## Supplied passage
◇ ◇ ◇

The code examples below show you how to use `snli_jsonl2dict` function to read data from SNLI files. The read data separates NLI problem info from sentence annotations because many sentences occur in many NLI problems and there is no need to reprocess the same sentences every time it is encountered in an NLI problem. This separation saves space and runtime, and it does make difference when you think of creating feature representations of 550K NLI problems.  

You are also provided with `sen2features`, `problem2features`, and `probs2df` functions to show you how feature selection on a sentence level and a problem level can be done in a modular way. Note that the provided features are very simplistic ones. Try to replace them with more effective or reasonable ones. The final function demostrates how to visually verify/view feature representation of the problems (the latter is useful to verify whether your code is really doing what you think it should be doing).

In [None]:
from tqdm import tqdm
import pandas as pd

In [None]:
# assigntools package is a course specific collection of useful tools
!rm -fr assigntools # helps to rerun this cell witthout errors, if recloning needed
! git clone https://github.com/kovvalsky/assigntools.git

In [None]:
from assigntools.LoLa.read_nli import snli_jsonl2dict, sen2anno_from_nli_problems
from assigntools.LoLa.sen_analysis import spacy_process_sen2tok, display_doc_dep

## Reading data

In [None]:
from nltk.tree import Tree

In [None]:
# Get SNLI data on fly
!wget https://nlp.stanford.edu/projects/snli/snli_1.0.zip
!unzip snli_1.0.zip
# !rm -r __MACOSX/ snli_1.0/*_test*

In [None]:
# takes ~1min to read and pre-process data
# By default it reads the problems that have a gold label.

◇ ◇ ◇

## Data section

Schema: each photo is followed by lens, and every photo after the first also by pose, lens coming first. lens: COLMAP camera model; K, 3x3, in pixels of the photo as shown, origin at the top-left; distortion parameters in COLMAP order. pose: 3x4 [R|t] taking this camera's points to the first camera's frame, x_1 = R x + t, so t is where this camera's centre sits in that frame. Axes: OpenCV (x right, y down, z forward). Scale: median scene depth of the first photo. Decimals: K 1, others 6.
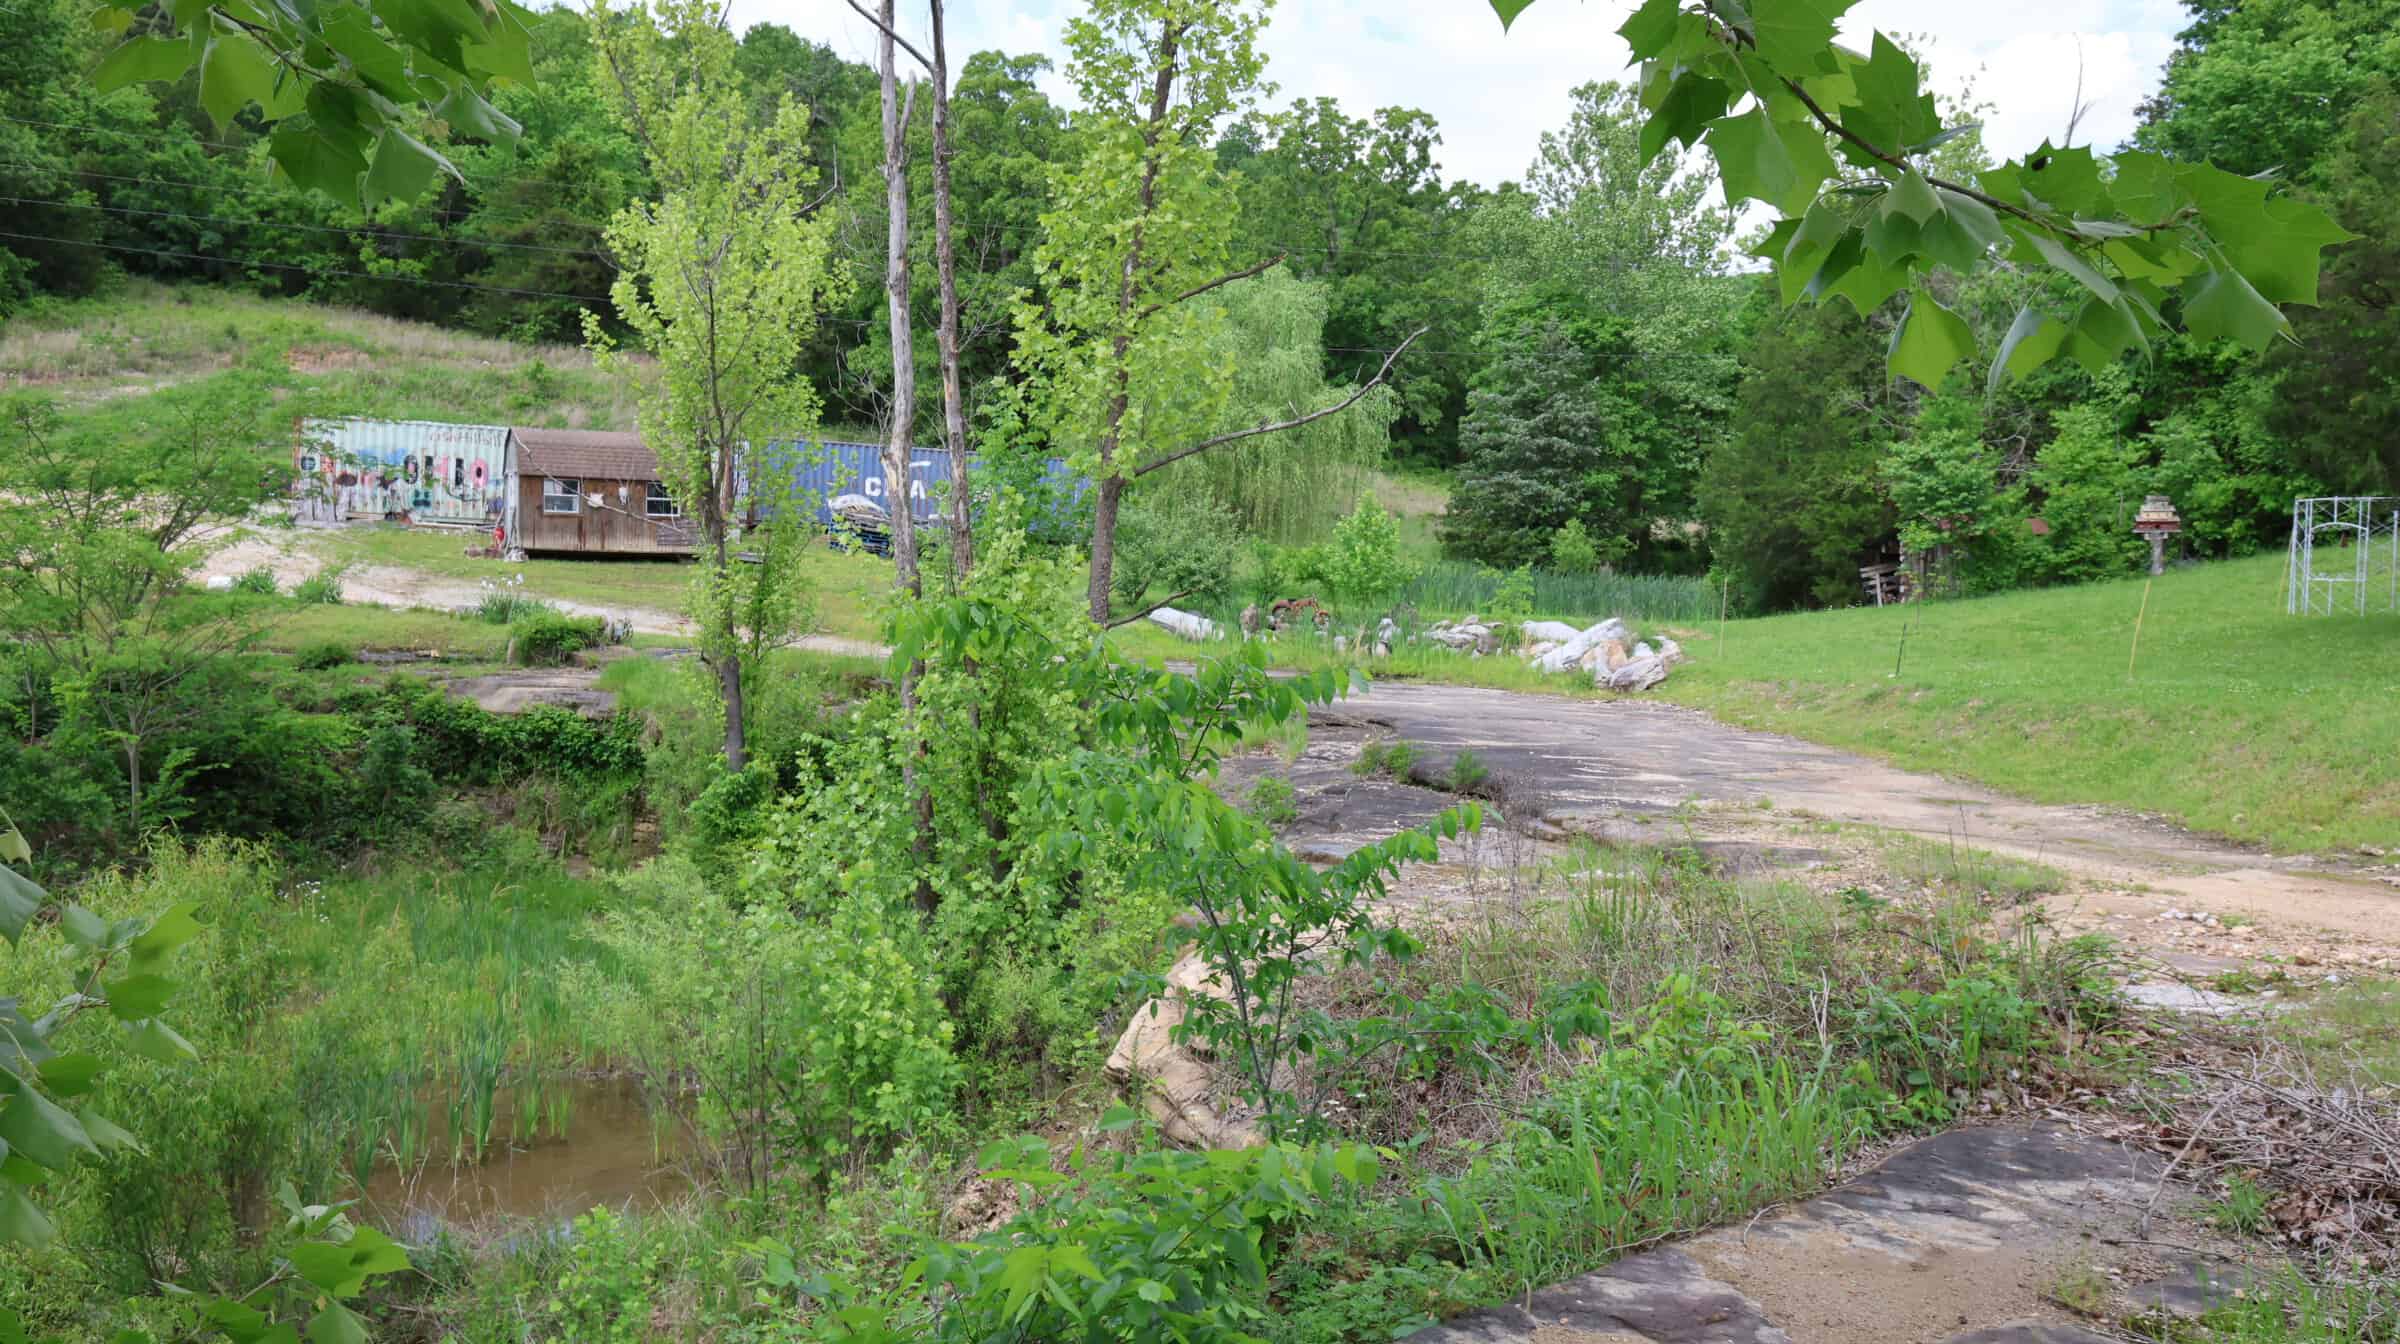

◇ ◇ ◇

## Problem description
In the SNLI notebook excerpt, why are NLI problem details kept separate from sentence annotations?

## Task response
Many sentences occur in many NLI problems, so there is no need to reprocess the same sentence every time it appears.